Objective: SNP heritability estimates vary substantially across estimation strategies, yet the downstream consequences for polygenic risk score (PRS) construction remain poorly characterised. We systematically benchmarked heritability estimation configurations and assessed their propagation into downstream PRS performance. Methods: We benchmarked 86 heritability-estimation configurations spanning six tool families (GEMMA, GCTA, LDAK, DPR, LDSC, and SumHer) and ten method groups across 10 UK Biobank phenotypes, yielding 844 configuration-level estimates. Each estimate was propagated into GCTA-SBLUP and LDpred2-lassosum2 PRS frameworks and evaluated across five cross-validation folds using null, PRS-only, and full models.

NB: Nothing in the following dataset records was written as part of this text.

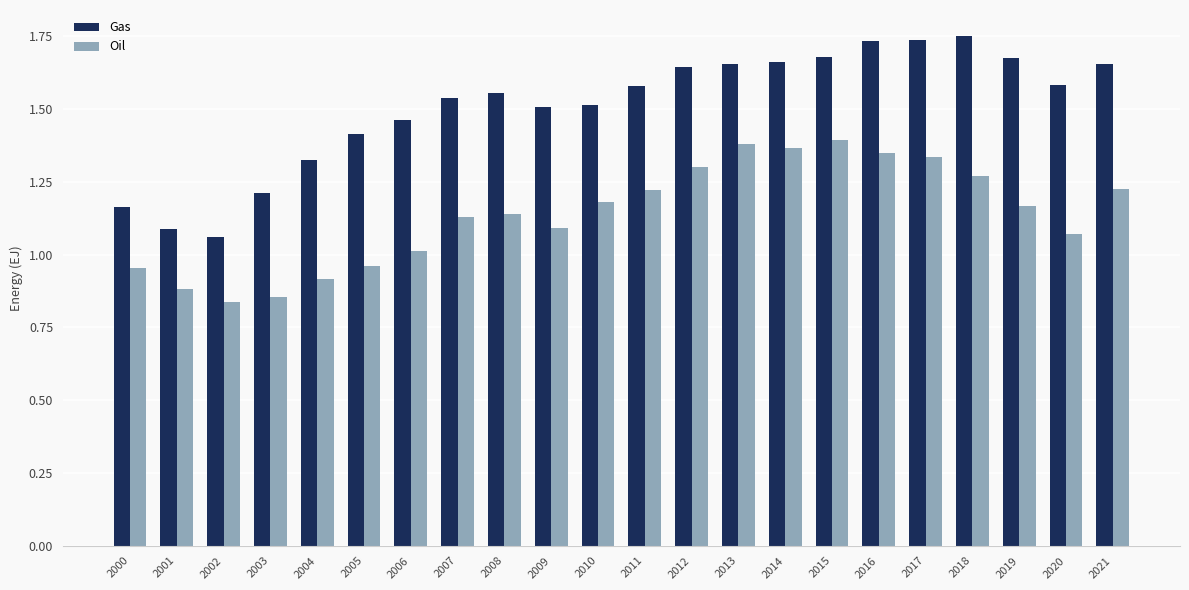

List the series in order of their peak value, lowest first.

Oil, Gas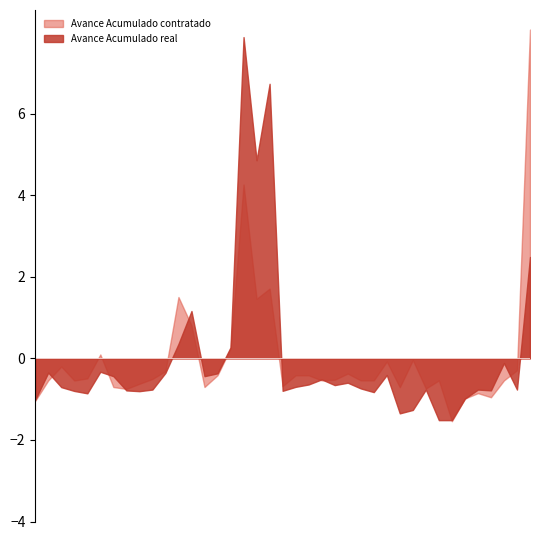

At which category is the sum across all series the highest?

340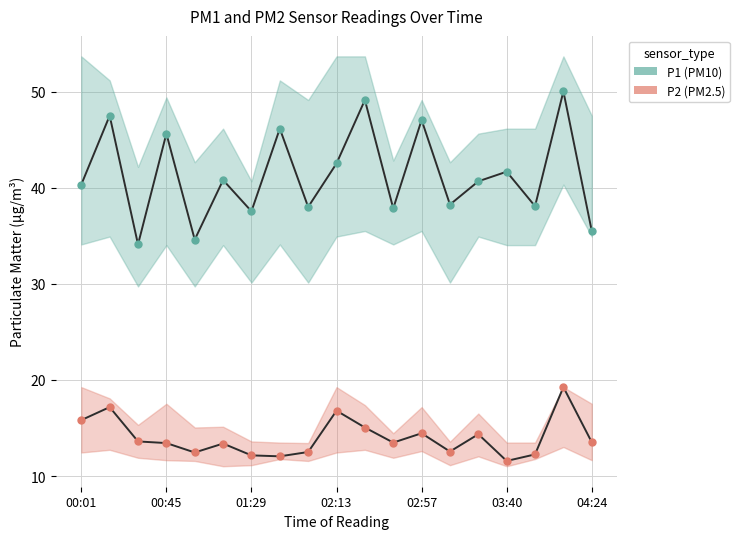

At which label does P2 (PM2.5) first exceed 13?

00:01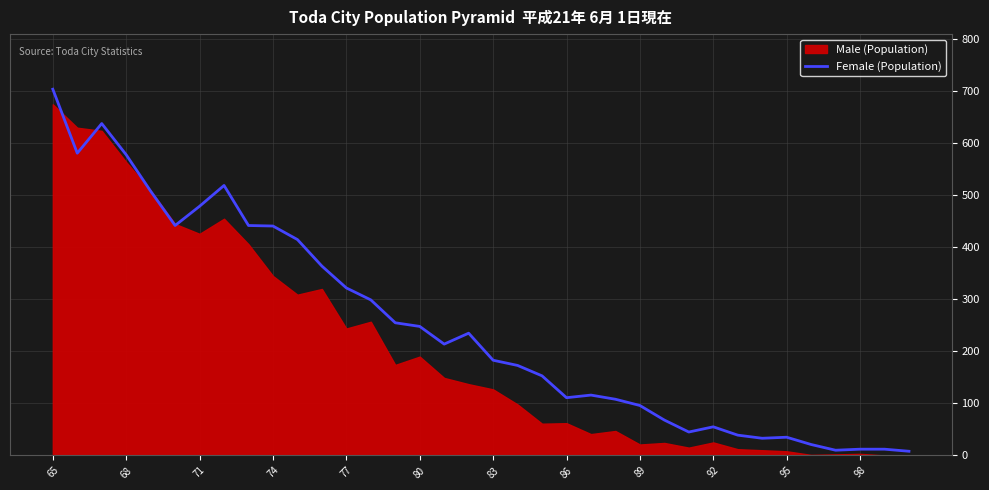

What is the value of the 21st point from the left?

153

Eleven binary analytical contrasts were tested using Mann-Whitney U tests to identify drivers of heritability variability. Results: Heritability ranged from -0.862 to 2.735 (mean = 0.134, SD = 0.284), with 133 of 844 estimates (15.8%) being negative and concentrated in unconstrained estimation regimes. Ten of eleven analytical contrasts significantly affected heritability magnitude, with algorithm choice and GRM standardisation showing the largest effects. Despite this upstream variability, downstream PRS test performance was only weakly coupled to heritability magnitude: pooled Pearson correlations between h^2 and test AUC were r = -0.023 for GCTA-SBLUP and r = +0.014 for LDpred2-lassosum2, with both being non-significant. Conclusion: SNP heritability is best interpreted as a configuration-sensitive modelling parameter rather than a universally stable scalar input. Heritability estimates should always be reported alongside their full estimation specification, and downstream PRS performance is comparatively robust to moderate variation in the heritability input.

Paper Structure

This paper contains 31 sections, 5 equations, 3 figures, 5 tables.

Figures (3)

  • Figure 1: Heatmap of mean SNP heritability estimates across all 86 configurations and 10 phenotypes. Each row corresponds to one unique estimation configuration defined by the tool, model variant, clumping and pruning setting, and number of PCA components included; each column corresponds to one phenotype. Cell values represent the mean $h^2$ averaged across five cross-validation folds for the training set. Grey cells (—) indicate configurations for which no valid estimate was obtained for that phenotype specifically for LDpred2 when the number of variants are less than 15 percent between GWAS and the genotype data in settings when all the snps not excluding Hapmap were used. Negative values are concentrated in unconstrained Haseman--Elston regression configurations and reflect finite-sample sampling variability rather than estimator failure. Fold-level standard errors and 95% confidence intervals for all configurations are reported in Supplementary Table S1 (Heritability Estimates).
  • Figure 2: Distribution of SNP heritability estimates across method families. Each box summarises the mean $h^2$ values produced by one method family across all configurations and phenotypes. The central line is the median, box edges are the interquartile range, and whiskers extend to 1.5$\times$IQR; individual points beyond the whiskers are shown. The dashed red line marks $h^2 = 0$; estimates below this line reflect finite-sample sampling variability in unconstrained Haseman--Elston regression variants and are retained as benchmark outputs. Panel B shows the same estimates as a strip plot coloured by phenotype, illustrating which phenotypes drive extreme values within each family.
  • Figure 3: Inter-method family correlation matrix for heritability estimates. Pairwise Pearson correlations between all six method families are shown, computed over mean $h^2$ profiles across the ten phenotypes. Hierarchical clustering with average linkage and Euclidean distance was applied to the correlation values to produce the dendrogram. Cell values report the Pearson $r$; statistically significant pairs ($p < 0.05$) are indicated. Methods within the same family do not show significantly stronger agreement than cross-family pairs (Mann--Whitney $p = 0.459$), indicating that algorithmic class rather than software family membership drives inter-method agreement.